P.G. C’est d’avoir choisi Pascal Dupraz, bien entendu ! Je vais vous faire une confidence. Lorsqu’il a été choisi, on m’a demandé de lui laisser le temps de s’installer et de le soutenir. De ne pas être trop «critique » par amour du club. En retour, j’avais prévenu : si l’égo de Pascal Dupraz dépasserait les intérêts   de l’ASSE, je le ferai comprendre haut et fort ! Et que s’est-il passé ? Le Haut Savoyard a retrouvé son naturel. Tout le monde connaît la suite mais sans avoir vu le documentaire de la « non-remontada »
 
Il a pourtant eu des résultats à son arrivée, et avait même laissé entrevoir le maintien la saison dernière…
 
P.G. Désolé, mais ce n’était tout de même pas compliqué de se rendre compte que c’était une erreur. Surtout après la fin de mission à Caen et à Toulouse. Il est capable de réussir des missions à très court terme rarement dans le long terme !  Sauf à Evian Thonon Gaillard.
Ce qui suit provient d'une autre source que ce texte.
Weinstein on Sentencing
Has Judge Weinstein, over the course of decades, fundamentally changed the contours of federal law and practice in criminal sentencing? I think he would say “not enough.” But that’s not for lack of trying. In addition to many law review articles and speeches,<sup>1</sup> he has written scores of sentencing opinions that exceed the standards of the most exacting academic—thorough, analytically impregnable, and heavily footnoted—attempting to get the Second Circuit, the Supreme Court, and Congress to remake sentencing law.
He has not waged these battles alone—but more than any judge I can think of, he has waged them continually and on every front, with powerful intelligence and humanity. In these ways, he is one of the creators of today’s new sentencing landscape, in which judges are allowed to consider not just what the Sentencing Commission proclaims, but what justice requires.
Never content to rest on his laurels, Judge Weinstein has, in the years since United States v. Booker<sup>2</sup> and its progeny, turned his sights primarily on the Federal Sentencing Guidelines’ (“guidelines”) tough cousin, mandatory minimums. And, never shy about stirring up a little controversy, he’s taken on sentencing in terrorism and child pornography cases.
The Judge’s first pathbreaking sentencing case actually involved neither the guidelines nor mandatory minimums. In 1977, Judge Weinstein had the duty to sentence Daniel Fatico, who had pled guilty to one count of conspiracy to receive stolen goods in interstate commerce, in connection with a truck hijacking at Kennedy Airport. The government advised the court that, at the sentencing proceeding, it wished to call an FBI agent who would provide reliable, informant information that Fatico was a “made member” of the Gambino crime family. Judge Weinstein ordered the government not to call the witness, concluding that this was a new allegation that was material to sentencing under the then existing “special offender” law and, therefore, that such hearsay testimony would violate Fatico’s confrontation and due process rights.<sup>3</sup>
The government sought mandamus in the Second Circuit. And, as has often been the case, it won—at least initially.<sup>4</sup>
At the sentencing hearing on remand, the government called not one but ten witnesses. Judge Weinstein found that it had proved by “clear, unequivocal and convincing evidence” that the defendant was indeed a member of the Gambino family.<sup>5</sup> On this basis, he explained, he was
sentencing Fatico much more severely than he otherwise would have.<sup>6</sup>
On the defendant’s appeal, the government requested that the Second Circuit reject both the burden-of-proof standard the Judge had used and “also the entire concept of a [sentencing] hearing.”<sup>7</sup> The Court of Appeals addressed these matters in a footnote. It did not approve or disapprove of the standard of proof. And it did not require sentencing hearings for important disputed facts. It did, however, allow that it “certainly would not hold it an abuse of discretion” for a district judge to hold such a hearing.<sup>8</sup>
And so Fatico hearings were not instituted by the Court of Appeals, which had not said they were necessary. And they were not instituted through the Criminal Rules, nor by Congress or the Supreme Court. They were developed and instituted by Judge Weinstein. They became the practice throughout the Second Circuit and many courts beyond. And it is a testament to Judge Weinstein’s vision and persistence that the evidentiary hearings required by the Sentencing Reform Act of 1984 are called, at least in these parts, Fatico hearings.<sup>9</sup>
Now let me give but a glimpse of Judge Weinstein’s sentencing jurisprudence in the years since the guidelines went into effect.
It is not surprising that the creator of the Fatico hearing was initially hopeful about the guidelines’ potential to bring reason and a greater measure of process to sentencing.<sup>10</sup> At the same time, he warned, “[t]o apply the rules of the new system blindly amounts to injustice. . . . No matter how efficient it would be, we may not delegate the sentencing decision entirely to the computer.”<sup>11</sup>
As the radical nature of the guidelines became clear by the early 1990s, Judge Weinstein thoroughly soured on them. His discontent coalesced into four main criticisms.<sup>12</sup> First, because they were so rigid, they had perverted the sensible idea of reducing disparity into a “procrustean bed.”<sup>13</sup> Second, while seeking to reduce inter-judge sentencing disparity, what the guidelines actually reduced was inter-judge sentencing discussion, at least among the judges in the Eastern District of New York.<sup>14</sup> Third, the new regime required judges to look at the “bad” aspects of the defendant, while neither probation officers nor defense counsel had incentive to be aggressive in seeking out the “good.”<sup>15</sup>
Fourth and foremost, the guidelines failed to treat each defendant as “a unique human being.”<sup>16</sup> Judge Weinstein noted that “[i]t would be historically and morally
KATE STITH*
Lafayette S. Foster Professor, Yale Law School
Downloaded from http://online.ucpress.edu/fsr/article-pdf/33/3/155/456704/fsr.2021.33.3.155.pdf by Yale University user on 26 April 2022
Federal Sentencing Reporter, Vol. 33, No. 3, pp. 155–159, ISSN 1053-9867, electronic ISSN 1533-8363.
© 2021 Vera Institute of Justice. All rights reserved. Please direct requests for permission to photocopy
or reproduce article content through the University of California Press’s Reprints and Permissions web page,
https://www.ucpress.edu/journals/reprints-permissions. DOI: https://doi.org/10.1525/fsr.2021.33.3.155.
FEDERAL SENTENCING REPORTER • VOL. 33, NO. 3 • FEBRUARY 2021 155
Mais là aussi, l’histoire d’amour s’est mal terminée. Le discours de Dupraz, c’est quoi ? Il joue sur les émotions, sur la motivation et l’aspect psychologique. Après quelques semaines le discours s’effoufle. Le manque de plan B, surtout tactique, est alors apparu au grand jour. Quand la consistance manque, les joueurs s’en rendent compte et tout s’écroule ! c’est pour ces raisons que j’en veux à Jeff. Lui, il savait. Il avait bossé avec lui à Toulouse…
 
Et Laurent Batlles, c’était une mauvaise idée de le faire venir sur le banc de touche ?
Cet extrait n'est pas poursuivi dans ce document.